» **Prompt**:
Return every line of text in the material below without any change, leaving out the pictures.

- - -

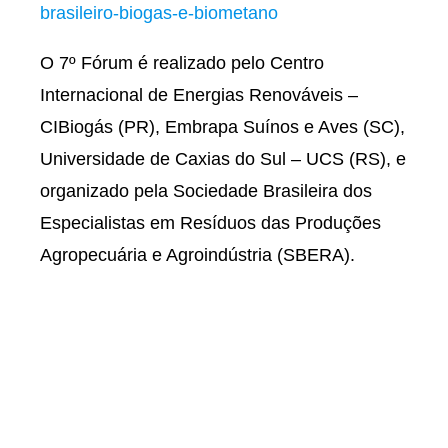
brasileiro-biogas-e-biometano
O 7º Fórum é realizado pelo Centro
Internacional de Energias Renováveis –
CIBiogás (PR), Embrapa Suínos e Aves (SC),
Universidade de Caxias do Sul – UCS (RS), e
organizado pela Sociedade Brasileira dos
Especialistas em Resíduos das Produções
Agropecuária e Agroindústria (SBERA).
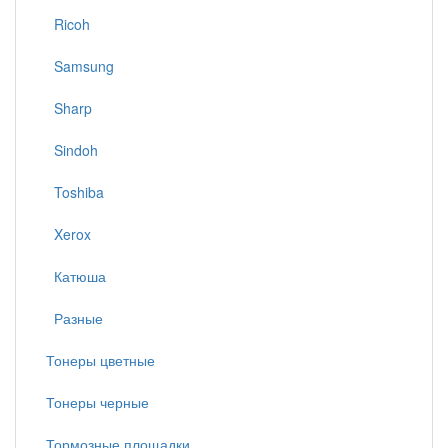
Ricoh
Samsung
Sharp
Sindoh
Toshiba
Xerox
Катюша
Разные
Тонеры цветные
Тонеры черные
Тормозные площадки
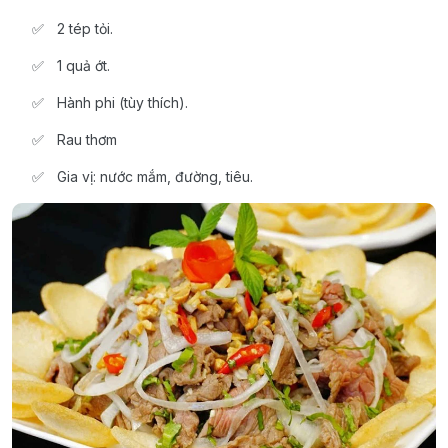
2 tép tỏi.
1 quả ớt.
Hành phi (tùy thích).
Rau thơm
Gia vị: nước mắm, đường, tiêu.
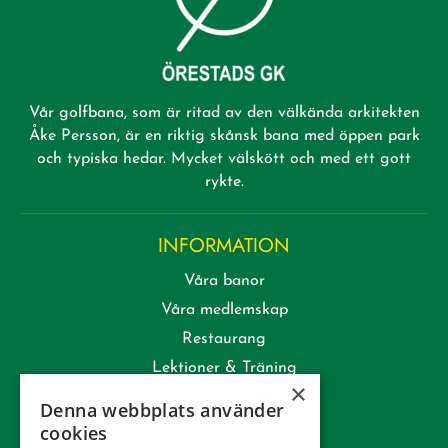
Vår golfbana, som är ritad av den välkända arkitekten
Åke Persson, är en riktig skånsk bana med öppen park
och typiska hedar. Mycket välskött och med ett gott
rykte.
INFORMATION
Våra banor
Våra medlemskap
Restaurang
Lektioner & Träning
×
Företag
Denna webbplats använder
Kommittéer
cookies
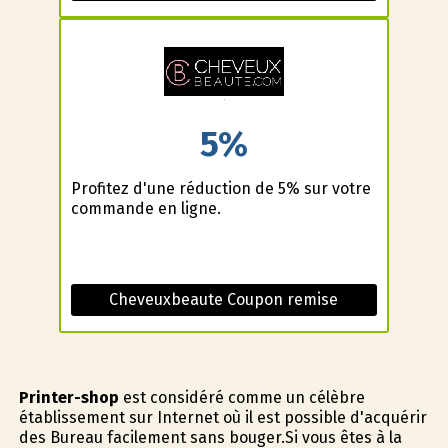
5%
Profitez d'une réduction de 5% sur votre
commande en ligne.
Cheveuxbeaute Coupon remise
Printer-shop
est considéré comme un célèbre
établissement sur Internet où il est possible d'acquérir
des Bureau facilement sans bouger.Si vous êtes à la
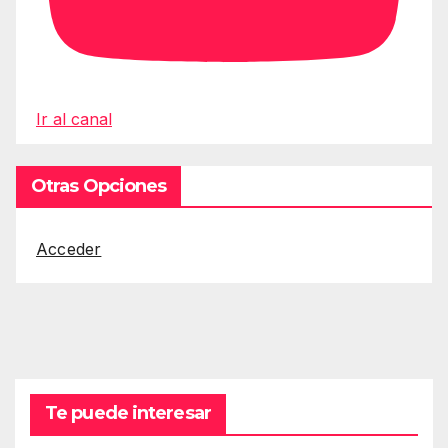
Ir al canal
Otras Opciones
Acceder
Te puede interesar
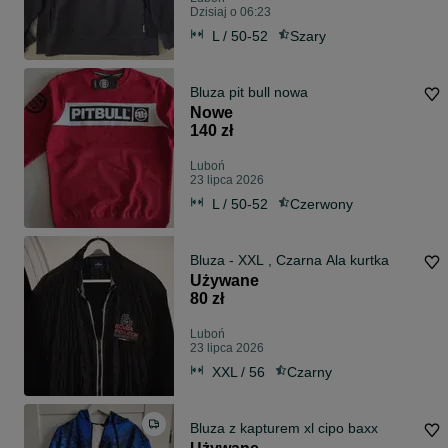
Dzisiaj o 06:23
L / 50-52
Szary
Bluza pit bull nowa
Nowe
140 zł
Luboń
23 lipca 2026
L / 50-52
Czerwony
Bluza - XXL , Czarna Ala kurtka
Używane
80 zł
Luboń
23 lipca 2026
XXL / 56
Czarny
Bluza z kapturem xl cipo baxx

- - -

» **Task result**:
brasileiro-biogas-e-biometano
O 7º Fórum é realizado pelo Centro
Internacional de Energias Renováveis –
CIBiogás (PR), Embrapa Suínos e Aves (SC),
Universidade de Caxias do Sul – UCS (RS), e
organizado pela Sociedade Brasileira dos
Especialistas em Resíduos das Produções
Agropecuária e Agroindústria (SBERA).
Ricoh
Samsung
Sharp
Sindoh
Toshiba
Xerox
Катюша
Разные
Тонеры цветные
Тонеры черные
Тормозные площадки
2 tép tỏi.
1 quả ớt.
Hành phi (tùy thích).
Rau thơm
Gia vị: nước mắm, đường, tiêu.
Vår golfbana, som är ritad av den välkända arkitekten
Åke Persson, är en riktig skånsk bana med öppen park
och typiska hedar. Mycket välskött och med ett gott
rykte.
INFORMATION
Våra banor
Våra medlemskap
Restaurang
Lektioner & Träning
×
Företag
Denna webbplats använder
Kommittéer
cookies
5%
Profitez d'une réduction de 5% sur votre
commande en ligne.
Cheveuxbeaute Coupon remise
Printer-shop
est considéré comme un célèbre
établissement sur Internet où il est possible d'acquérir
des Bureau facilement sans bouger.Si vous êtes à la
Ir al canal
Otras Opciones
Acceder
Te puede interesar
Dzisiaj o 06:23
L / 50-52
Szary
Bluza pit bull nowa
Nowe
140 zł
Luboń
23 lipca 2026
L / 50-52
Czerwony
Bluza - XXL , Czarna Ala kurtka
Używane
80 zł
Luboń
23 lipca 2026
XXL / 56
Czarny
Bluza z kapturem xl cipo baxx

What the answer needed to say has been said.